Les écrivains occitans d'aujourd'hui sont fascinés par la mort. Qu'elle soit solitude, absurdité d'un monde inhumain, naufrage de l'amour ou mort charnelle. Certains l'ont regardée en face, mais comme la Méduse, elle les a transformés en pierres du désert. D'autres la cultivent. Comme Manciet. Son Gojat de Novémer [Le Garçon de novembre] la courtise à mi-voix, mort du désir et désir de mort. Ou bien il pose, irritant, s'enfonce dans les apocalypses, salue la barbarie aseptisée, mitraille l'aube dans les ruines de la guerre ou les ruines du pays. Max Rouquette, lui, a capté la respiration subtile de la mort jusque dans les ombres douces du paradis perdu. Lafont, Yves Rouquette, et des dizaines d'autres assument la vie dans l'histoire qui se fait, mais la mort surgit, par à-coups, comme les ratés d'un moteur de moto (p. 59).

Pécout exprime alors la singularité du rapport à la mort de Boudou (p. 59):

Un seul l'a traversée, de son pas têtu et sans hâte, c’est Bodon.
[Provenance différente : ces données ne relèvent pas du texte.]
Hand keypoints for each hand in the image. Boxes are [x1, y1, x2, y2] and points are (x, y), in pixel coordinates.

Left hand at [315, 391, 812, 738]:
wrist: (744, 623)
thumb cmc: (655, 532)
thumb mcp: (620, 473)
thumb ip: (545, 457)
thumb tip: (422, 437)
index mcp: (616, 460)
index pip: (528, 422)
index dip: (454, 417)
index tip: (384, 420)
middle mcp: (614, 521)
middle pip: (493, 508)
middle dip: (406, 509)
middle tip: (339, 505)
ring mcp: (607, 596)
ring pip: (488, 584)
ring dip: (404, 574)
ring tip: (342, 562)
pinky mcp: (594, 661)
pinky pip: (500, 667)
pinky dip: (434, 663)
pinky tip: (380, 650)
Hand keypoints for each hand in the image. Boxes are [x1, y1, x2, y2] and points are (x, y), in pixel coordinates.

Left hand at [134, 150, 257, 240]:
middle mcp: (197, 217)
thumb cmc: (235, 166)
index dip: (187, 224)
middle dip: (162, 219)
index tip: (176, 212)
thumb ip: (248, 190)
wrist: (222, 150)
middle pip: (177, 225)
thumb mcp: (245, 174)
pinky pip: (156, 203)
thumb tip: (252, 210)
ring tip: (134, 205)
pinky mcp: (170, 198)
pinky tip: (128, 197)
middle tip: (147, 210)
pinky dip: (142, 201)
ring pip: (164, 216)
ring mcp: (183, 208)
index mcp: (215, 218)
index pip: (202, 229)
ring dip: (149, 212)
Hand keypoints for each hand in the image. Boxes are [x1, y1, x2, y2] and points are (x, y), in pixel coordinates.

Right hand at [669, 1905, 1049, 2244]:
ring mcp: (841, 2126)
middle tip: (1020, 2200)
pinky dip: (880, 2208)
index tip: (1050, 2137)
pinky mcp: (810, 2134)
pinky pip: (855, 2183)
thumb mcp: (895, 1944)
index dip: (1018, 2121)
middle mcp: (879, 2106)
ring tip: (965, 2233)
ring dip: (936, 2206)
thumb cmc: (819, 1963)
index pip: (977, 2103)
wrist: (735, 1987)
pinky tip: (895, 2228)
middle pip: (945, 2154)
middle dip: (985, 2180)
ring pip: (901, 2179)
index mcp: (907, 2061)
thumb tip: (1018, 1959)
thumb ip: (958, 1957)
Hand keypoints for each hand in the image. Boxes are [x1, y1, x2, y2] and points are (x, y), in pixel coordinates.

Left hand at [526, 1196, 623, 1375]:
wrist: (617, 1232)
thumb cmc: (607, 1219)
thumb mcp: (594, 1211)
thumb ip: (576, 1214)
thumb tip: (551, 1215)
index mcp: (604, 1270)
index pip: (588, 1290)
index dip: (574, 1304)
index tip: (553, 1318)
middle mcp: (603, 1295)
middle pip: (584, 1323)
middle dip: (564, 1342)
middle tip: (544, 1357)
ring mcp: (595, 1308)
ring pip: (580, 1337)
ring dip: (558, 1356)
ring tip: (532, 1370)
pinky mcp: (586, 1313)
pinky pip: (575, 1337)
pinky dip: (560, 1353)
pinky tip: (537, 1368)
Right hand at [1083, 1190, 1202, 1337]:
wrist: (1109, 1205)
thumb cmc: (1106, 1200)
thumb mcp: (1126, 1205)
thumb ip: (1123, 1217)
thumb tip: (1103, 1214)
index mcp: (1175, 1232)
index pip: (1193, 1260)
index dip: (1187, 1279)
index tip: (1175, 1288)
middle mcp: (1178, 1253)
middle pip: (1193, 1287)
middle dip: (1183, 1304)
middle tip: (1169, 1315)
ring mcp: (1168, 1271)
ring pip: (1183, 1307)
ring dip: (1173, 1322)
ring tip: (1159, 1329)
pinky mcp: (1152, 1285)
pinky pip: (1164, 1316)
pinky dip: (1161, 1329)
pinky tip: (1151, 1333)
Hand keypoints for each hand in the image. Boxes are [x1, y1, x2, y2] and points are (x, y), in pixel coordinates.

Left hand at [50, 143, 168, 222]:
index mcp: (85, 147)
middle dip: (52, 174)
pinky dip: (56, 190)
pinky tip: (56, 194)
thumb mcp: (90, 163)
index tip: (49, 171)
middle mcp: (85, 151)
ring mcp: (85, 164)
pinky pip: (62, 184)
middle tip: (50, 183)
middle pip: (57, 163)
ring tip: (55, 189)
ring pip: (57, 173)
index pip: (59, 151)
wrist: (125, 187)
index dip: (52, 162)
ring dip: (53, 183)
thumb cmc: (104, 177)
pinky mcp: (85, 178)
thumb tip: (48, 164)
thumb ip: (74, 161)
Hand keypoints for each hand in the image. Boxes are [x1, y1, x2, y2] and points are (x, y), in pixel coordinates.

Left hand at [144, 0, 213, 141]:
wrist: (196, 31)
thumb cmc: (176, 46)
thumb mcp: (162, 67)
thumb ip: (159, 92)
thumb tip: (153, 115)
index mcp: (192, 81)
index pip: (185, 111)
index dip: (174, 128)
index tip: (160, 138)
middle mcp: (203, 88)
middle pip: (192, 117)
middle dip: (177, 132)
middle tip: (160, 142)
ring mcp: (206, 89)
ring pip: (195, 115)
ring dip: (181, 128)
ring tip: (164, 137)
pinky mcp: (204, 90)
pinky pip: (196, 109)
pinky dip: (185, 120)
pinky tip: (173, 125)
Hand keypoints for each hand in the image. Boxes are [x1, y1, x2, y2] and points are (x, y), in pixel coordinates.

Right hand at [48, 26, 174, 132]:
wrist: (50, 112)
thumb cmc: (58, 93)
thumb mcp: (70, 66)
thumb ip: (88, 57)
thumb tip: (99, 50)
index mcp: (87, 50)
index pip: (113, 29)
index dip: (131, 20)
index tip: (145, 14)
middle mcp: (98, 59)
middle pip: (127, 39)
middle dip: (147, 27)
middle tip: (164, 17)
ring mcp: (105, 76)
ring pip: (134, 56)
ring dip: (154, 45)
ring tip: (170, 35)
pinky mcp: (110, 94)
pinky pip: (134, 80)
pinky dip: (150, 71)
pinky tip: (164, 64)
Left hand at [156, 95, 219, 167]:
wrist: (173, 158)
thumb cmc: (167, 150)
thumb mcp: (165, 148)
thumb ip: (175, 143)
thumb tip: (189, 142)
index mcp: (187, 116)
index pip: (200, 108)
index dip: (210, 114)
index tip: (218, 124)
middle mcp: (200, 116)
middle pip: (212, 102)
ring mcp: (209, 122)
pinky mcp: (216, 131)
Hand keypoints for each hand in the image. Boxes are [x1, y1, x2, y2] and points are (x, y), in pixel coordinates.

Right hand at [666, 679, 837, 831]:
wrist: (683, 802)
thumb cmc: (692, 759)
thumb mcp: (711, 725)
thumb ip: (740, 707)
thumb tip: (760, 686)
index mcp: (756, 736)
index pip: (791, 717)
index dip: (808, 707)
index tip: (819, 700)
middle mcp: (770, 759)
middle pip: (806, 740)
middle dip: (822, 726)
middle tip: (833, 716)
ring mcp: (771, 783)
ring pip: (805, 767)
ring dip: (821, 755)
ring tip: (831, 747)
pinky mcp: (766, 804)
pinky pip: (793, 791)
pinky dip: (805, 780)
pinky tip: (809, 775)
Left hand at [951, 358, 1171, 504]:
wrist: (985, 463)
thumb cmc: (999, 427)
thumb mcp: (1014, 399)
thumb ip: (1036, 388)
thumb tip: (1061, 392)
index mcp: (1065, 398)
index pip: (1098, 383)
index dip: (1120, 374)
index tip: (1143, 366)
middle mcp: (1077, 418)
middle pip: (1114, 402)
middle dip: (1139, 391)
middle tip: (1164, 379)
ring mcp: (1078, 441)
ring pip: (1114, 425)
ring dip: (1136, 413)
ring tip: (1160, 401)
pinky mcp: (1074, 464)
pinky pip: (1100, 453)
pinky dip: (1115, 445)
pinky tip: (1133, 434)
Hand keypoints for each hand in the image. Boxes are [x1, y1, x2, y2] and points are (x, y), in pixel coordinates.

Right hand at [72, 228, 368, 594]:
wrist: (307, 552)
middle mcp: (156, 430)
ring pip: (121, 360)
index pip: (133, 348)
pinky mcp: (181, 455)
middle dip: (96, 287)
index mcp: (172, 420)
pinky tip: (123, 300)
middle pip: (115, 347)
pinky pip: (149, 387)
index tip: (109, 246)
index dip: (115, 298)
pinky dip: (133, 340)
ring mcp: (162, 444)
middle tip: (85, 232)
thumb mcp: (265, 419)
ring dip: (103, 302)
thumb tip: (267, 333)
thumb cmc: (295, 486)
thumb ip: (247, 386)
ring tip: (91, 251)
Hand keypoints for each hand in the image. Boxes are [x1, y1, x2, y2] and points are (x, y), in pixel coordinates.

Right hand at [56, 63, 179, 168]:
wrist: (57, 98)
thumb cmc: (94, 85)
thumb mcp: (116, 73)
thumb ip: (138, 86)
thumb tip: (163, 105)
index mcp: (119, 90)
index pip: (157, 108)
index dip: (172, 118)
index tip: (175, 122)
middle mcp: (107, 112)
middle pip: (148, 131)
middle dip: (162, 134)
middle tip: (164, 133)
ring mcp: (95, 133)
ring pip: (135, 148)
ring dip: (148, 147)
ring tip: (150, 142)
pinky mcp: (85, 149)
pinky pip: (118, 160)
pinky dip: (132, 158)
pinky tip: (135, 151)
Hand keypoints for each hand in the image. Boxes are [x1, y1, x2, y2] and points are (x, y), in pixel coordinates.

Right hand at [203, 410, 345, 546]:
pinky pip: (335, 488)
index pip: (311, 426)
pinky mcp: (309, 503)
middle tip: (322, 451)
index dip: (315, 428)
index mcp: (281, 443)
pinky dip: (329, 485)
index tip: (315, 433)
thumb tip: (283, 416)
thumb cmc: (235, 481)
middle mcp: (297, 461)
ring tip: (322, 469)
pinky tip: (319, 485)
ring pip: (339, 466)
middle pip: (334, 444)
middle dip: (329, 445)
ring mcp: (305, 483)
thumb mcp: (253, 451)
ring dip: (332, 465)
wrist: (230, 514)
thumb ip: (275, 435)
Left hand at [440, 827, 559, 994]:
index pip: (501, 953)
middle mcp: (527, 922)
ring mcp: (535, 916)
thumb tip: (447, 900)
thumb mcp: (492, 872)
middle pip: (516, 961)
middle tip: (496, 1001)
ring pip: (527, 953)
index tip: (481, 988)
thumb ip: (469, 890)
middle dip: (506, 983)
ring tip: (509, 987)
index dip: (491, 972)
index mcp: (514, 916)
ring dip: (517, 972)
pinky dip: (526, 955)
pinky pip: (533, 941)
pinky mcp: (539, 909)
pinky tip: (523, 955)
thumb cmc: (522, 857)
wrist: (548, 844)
Il a passé de l’autre côté du miroir, il a franchi le tunnel, sans lampe, et nous tous sur son dos, avec sa langue simple, son ton retenu, il accomplit l’errance de tous les humiliés, les déracinés, les rejetés […] En parlant de lui, il est eux. Exorcisées, les formes de la mort qui marchent avec nous et dorment à nos côtés.

La lecture des grands romans de Bodon nous laisse dépouillés, poursuit Pécout en employant une image où se reconnaît son habitude de conférer forme et couleur, lumière et musique à l’abstrait, aux impressions diffuses comme au spirituel :

Quand on a lu Lo Libre dels grands jorns ou Lo Libre de Catòia, on n'a plus ni père ni mère, ni patrie ni sécurité ni rien. Mais la mort est morte d’avoir été nommée. C’est la terrible ambiguïté, le voyageur couvert de nuit qui ouvre la porte : il a encore sur lui des lambeaux d’ombre, mais il ouvre sur la lumière.